Records from a data collection:

--- --- ---

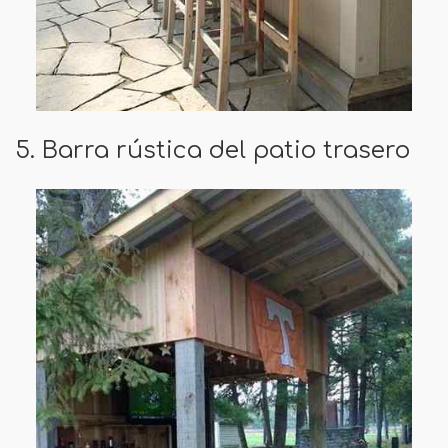
5. Barra rústica del patio trasero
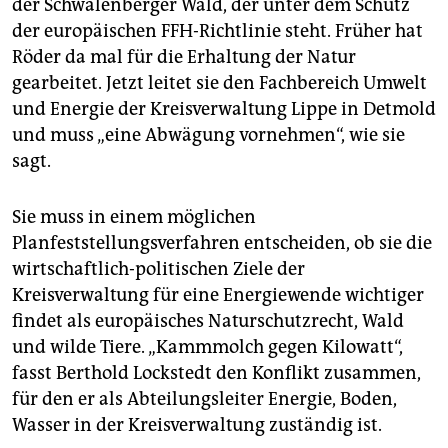
epaper login
der Schwalenberger Wald, der unter dem Schutz
der europäischen FFH-Richtlinie steht. Früher hat
Röder da mal für die Erhaltung der Natur
gearbeitet. Jetzt leitet sie den Fachbereich Umwelt
und Energie der Kreisverwaltung Lippe in Detmold
und muss „eine Abwägung vornehmen“, wie sie
sagt.
Sie muss in einem möglichen
Planfeststellungsverfahren entscheiden, ob sie die
wirtschaftlich-politischen Ziele der
Kreisverwaltung für eine Energiewende wichtiger
findet als europäisches Naturschutzrecht, Wald
und wilde Tiere. „Kammmolch gegen Kilowatt“,
fasst Berthold Lockstedt den Konflikt zusammen,
für den er als Abteilungsleiter Energie, Boden,
Wasser in der Kreisverwaltung zuständig ist.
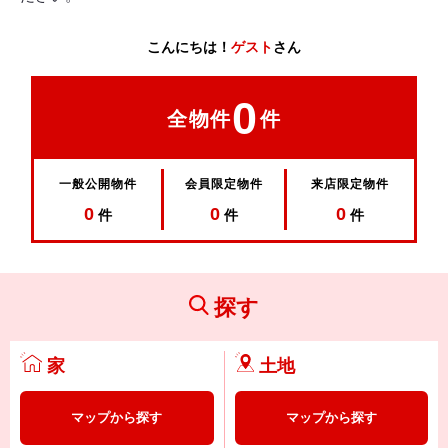
こんにちは！
ゲスト
さん
0
全物件
件
一般公開物件
会員限定物件
来店限定物件
0
0
0
件
件
件
探す
家
土地
マップから探す
マップから探す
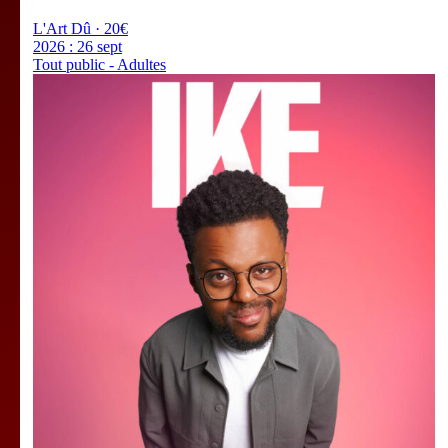
L'Art Dû · 20€
2026 :
26 sept
Tout public - Adultes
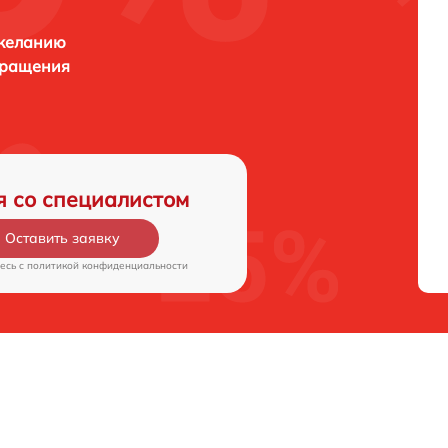
 желанию
бращения
я со специалистом
Оставить заявку
есь c
политикой конфиденциальности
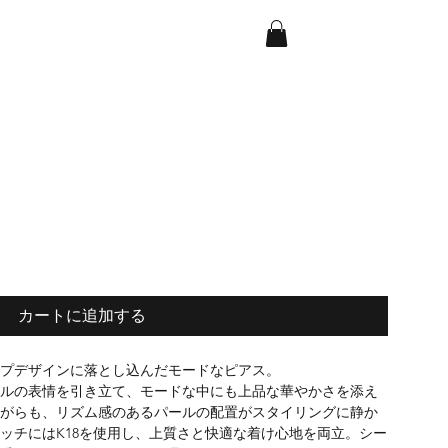
カートに追加する
プデザインに落とし込んだモードなピアス。
ルの表情を引き立て、モードな中にも上品な華やかさを添え
がらも、リズム感のあるパールの配置がスタイリングに静か
ッチにはK18を使用し、上質さと快適な着け心地を両立。シー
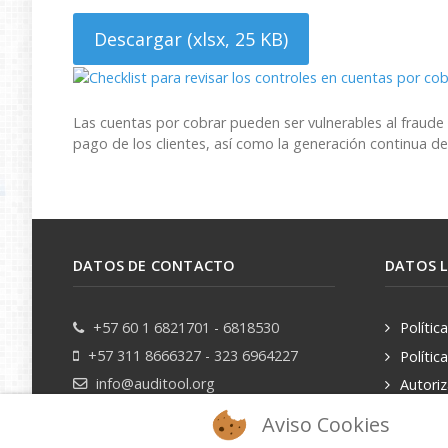
Descargar
(
xlsx,
25 KB
)
Las cuentas por cobrar pueden ser vulnerables al fraude
pago de los clientes, así como la generación continua de 
DATOS DE CONTACTO
DATOS 
+57 60 1 6821701 - 6818530
Polític
+57 311 8666327 - 323 6964227
Polític
info@auditool.org
Autori
datos pe
Bogotá, Colombia
Aviso Cookies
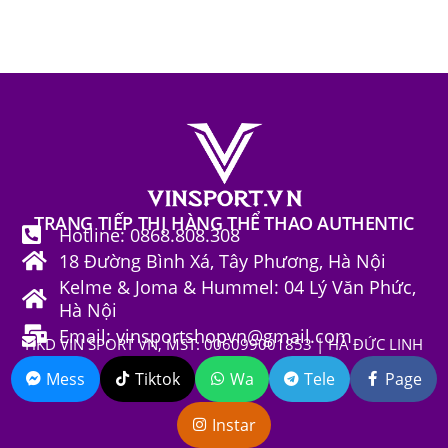
TRANG TIẾP THỊ HÀNG THỂ THAO AUTHENTIC
Hotline: 0868.808.308
18 Đường Bình Xá, Tây Phương, Hà Nội
Kelme & Joma & Hummel: 04 Lý Văn Phức,
Hà Nội
Email: vinsportshopvn@gmail.com
HKD VIN SPORT VN, MST: 006099001853 | HÀ ĐỨC LINH
Mess
Tiktok
Wa
Tele
Page
Instar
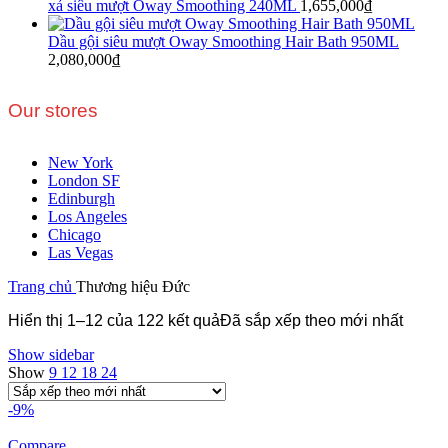
xả siêu mượt Oway Smoothing 240ML
1,655,000
₫
Dầu gội siêu mượt Oway Smoothing Hair Bath 950ML
2,080,000
₫
Our stores
New York
London SF
Edinburgh
Los Angeles
Chicago
Las Vegas
Trang chủ
Thương hiệu Đức
Hiển thị 1–12 của 122 kết quả
Đã sắp xếp theo mới nhất
Show sidebar
Show
9
12
18
24
-9%
Compare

--- --- ---

→ Written task: A verbatim reproduction of each entry is expected, with every picture omitted.

→ Answer space:
5. Barra rústica del patio trasero
epaper login
der Schwalenberger Wald, der unter dem Schutz
der europäischen FFH-Richtlinie steht. Früher hat
Röder da mal für die Erhaltung der Natur
gearbeitet. Jetzt leitet sie den Fachbereich Umwelt
und Energie der Kreisverwaltung Lippe in Detmold
und muss „eine Abwägung vornehmen“, wie sie
sagt.
Sie muss in einem möglichen
Planfeststellungsverfahren entscheiden, ob sie die
wirtschaftlich-politischen Ziele der
Kreisverwaltung für eine Energiewende wichtiger
findet als europäisches Naturschutzrecht, Wald
und wilde Tiere. „Kammmolch gegen Kilowatt“,
fasst Berthold Lockstedt den Konflikt zusammen,
für den er als Abteilungsleiter Energie, Boden,
Wasser in der Kreisverwaltung zuständig ist.
こんにちは！
ゲスト
さん
0
全物件
件
一般公開物件
会員限定物件
来店限定物件
0
0
0
件
件
件
探す
家
土地
マップから探す
マップから探す
L'Art Dû · 20€
2026 :
26 sept
Tout public - Adultes
 желанию
бращения
я со специалистом
Оставить заявку
есь c
политикой конфиденциальности
カートに追加する
プデザインに落とし込んだモードなピアス。
ルの表情を引き立て、モードな中にも上品な華やかさを添え
がらも、リズム感のあるパールの配置がスタイリングに静か
ッチにはK18を使用し、上質さと快適な着け心地を両立。シー
Descargar
(
xlsx,
25 KB
)
Las cuentas por cobrar pueden ser vulnerables al fraude
pago de los clientes, así como la generación continua de 
DATOS DE CONTACTO
DATOS 
+57 60 1 6821701 - 6818530
Polític
+57 311 8666327 - 323 6964227
Polític
info@auditool.org
Autori
datos pe
Bogotá, Colombia
Aviso Cookies
TRANG TIẾP THỊ HÀNG THỂ THAO AUTHENTIC
Hotline: 0868.808.308
18 Đường Bình Xá, Tây Phương, Hà Nội
Kelme & Joma & Hummel: 04 Lý Văn Phức,
Hà Nội
Email: vinsportshopvn@gmail.com
HKD VIN SPORT VN, MST: 006099001853 | HÀ ĐỨC LINH
Mess
Tiktok
Wa
Tele
Page
Instar
xả siêu mượt Oway Smoothing 240ML
1,655,000
₫
Dầu gội siêu mượt Oway Smoothing Hair Bath 950ML
2,080,000
₫
Our stores
New York
London SF
Edinburgh
Los Angeles
Chicago
Las Vegas
Trang chủ
Thương hiệu Đức
Hiển thị 1–12 của 122 kết quả
Đã sắp xếp theo mới nhất
Show sidebar
Show
9
12
18
24
-9%
Compare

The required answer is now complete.